The 17-23 February Issue of ICIS Business News featured an article on China’s potential to become a major producer of hydrocarbons using hydraulic fracturing of shale. It is well known that China has large shale deposits, actually estimated to have more recoverable gas than those in our country. If these are developed, the world energy scenario would again change, with China potentially a low cost energy country, depending on coal and natural gas. If the gas contains liquids, China’s petrochemical producers would make low cost ethylene as well. And the country would become a “cleaner” electricity producer as new power plants use gas instead of coal – desperately needed due to the intense pollution caused by coal burning. But there are substantial difficulties facing China as it starts to plan its future in shale gas production.
Shale wells require a considerable amount of water, which is already scarce in many parts of China. So water for fracking will have to compete with agricultural, commercial and domestic users. Secondly, China’s shale gas is generally found at much greater depths and less favorable formations than in the U.S. This greatly increases drilling costs and makes gas production more problematic in some areas. Third, there is already a great deal of antagonism in China about all types of pollution. Fracking is therefore likely to be strongly opposed in many municipalities as it is in Europe and parts of the states. Finally, fracking in different types of shale requires a great deal of experience and inventiveness, including massive investments in reservoir mapping, including 3DSeismic, CT scanners and advanced imaging solutions. So, there is a considerable learning curve in China even if technology is brought over by Western firms, which is happening to some extent, but with concern about lack of protection for sophisticated technology.

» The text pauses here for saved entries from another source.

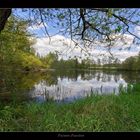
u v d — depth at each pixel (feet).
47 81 81.87
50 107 28.50
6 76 69.10
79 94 46.37
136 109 26.96
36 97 42.50
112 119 24.31
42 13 26.20
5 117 23.43
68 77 109.29
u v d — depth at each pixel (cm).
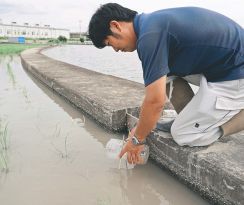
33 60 1077
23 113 418
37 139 315
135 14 200
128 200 208
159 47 183
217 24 197
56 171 246
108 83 526
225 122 218
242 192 177
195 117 215
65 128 354
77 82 542
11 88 621
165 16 190
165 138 250
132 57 1775
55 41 4981
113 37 196
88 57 1764
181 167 231
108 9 195
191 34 191
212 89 209
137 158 226
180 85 229
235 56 200
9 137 320
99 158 271
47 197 208
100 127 362
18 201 203
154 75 184
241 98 212
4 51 1934
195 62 202
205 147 227
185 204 206
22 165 256
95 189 221
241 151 219
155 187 227
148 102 190
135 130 215
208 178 204
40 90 607
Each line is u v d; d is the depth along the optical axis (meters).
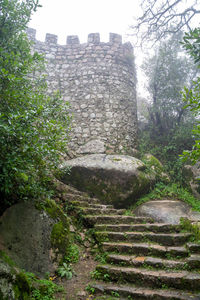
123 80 8.52
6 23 3.38
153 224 3.85
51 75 8.10
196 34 3.87
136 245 3.24
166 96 8.95
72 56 8.46
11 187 2.48
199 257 2.83
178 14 7.30
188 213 5.11
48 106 3.50
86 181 5.88
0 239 2.44
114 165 6.05
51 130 3.08
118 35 8.91
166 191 6.50
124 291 2.49
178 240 3.35
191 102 2.56
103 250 3.31
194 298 2.24
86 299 2.41
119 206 5.88
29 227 2.76
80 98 7.96
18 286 1.90
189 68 9.27
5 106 2.43
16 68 3.09
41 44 8.30
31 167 2.55
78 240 3.54
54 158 3.18
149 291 2.45
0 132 2.08
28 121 2.38
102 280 2.78
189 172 7.11
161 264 2.82
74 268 2.95
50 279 2.60
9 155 2.10
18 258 2.48
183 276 2.52
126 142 7.89
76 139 7.53
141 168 6.45
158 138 8.81
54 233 3.01
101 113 7.82
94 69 8.27
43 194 3.17
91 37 8.65
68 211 4.16
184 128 8.16
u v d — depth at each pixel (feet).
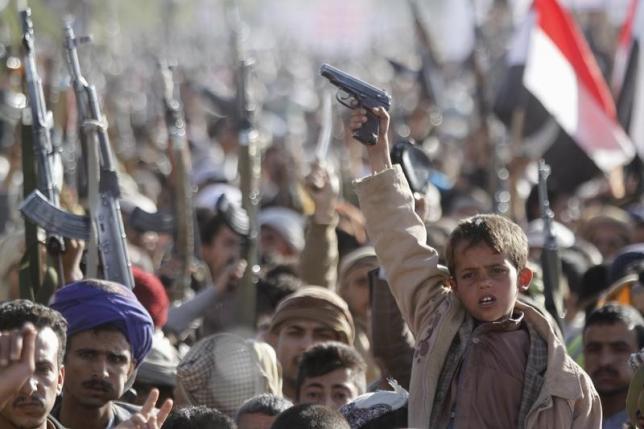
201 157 139.44
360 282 71.92
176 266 76.33
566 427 45.44
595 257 90.33
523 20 100.12
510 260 46.42
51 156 60.34
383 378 57.98
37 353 45.06
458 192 115.44
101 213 58.59
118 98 187.21
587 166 97.25
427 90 137.90
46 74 92.84
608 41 148.77
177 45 288.10
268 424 51.01
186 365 55.83
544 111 98.94
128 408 53.31
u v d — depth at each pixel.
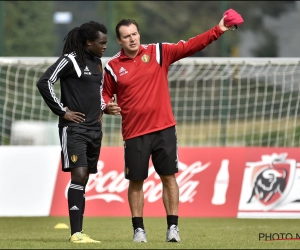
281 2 60.12
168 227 22.44
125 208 36.31
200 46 22.77
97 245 20.00
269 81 50.38
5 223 36.38
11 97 50.56
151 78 22.48
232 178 36.31
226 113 50.41
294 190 35.16
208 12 66.75
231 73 46.00
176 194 22.61
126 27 22.23
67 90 22.61
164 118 22.50
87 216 36.56
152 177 36.56
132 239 25.03
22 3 60.66
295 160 35.59
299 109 50.75
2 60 38.28
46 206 36.25
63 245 20.11
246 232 29.28
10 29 59.97
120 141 50.84
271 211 35.16
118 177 36.78
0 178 36.56
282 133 51.94
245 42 59.84
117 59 22.81
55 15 61.78
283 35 59.84
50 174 36.69
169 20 67.06
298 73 44.16
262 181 35.75
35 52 60.66
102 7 59.91
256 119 52.22
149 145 22.48
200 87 54.16
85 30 22.52
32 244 20.83
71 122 22.45
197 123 55.00
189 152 37.06
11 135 48.69
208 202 36.22
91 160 23.19
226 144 48.94
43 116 51.72
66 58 22.39
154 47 22.78
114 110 22.44
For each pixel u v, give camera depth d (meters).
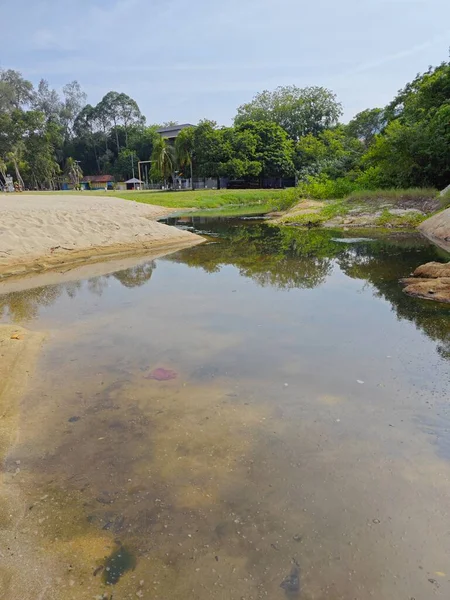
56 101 85.56
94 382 3.71
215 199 32.72
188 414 3.16
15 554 1.95
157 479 2.45
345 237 13.83
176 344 4.64
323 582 1.82
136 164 73.75
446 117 19.41
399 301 6.23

Petrochina and Sinopec are already engaged in exploratory fracking, as are foreign companies like Shell and Total.
All in all, it is is estimated that it will be ten years before China can become a large producer of shale gas. This will, among other things, require the government to set up rules to regulated the licensing, exploration and production involved in establishing China’s hydraulic fracturing industry for shale development. In China, the ground below the surface belongs to the state, a far different situation than in the U.S.